[Page excerpt — start]
17
October
2006
|
00:20 AM
America/Los_Angeles
Oct. 17 headlines: Google solar, Edelman sorry, Sanger cleaning the stables
Here's what's catching out interest Tuesday morning, Oct. 17:
- Google will deploy the largest corporate installation of corporate power, supplying 1.6 megawatts of power. Google will still be buying 70% of its power from the grid. (USA Today)
- Six months into the CEO job and Jonathon Schwartz is really thinking outside the box - or in the box. Sun is introducing a Danny Hillis-designed datacenter in a shipping container. For a mere $500K, you can drop a datacenter anywhere there's Internet, cooled water and power, like, say, a parking lot. With "cyclonic cooling," this datacenter is five times more compact than your average datacenter. (NYT)
- Blog network Sugar Publishing has raised $5mn from Sequoia Capital. (TechCrunch)
- Dick Edelman apologizes for creating fake pro-Walmart bloggers in his firm's Working Families for Walmart campaign. See also Steve Rubel's post - for the trackbacks/comments, not Rubel's repetition of Edelman's apology.
- Following a report that Apple is readying two iPhones for Macworld, Apple has registered iPhone as a trademark. (AppleInsider)
- Larry Sanger, a cocreator of Wikipedia, is launching a competitor, Citizendium (horrible name), which will require editors to have a modicum of expertise. Fighting words: Citizendium will start by copying Wikipedia's entries and having experts edit them into shape, which, Sanger says, is "a clean-out of the Augean stables.” Don't know what that means? See the Wikipedia page.
[Page excerpt — finish]
[Records supplied — start]
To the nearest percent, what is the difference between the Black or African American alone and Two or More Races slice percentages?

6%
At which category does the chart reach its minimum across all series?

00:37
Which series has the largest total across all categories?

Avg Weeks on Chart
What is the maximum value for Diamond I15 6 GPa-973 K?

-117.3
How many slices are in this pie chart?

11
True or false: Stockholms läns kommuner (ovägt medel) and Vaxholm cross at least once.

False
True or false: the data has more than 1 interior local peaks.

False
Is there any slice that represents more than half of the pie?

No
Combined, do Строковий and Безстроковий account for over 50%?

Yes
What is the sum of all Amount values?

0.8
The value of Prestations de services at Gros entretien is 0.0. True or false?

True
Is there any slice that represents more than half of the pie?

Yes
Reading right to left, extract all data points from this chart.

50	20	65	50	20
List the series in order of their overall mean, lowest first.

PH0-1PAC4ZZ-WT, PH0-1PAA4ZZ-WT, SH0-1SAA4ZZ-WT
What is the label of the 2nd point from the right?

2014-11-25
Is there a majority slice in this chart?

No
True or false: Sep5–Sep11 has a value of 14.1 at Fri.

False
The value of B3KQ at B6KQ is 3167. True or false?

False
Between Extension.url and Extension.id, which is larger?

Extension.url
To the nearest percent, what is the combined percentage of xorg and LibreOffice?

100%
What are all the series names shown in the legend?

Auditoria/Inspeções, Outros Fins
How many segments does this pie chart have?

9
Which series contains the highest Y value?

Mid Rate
[Records supplied — finish]
According to the Oct. 17 headlines, what name has Larry Sanger given to his planned Wikipedia competitor?

Response: Citizendium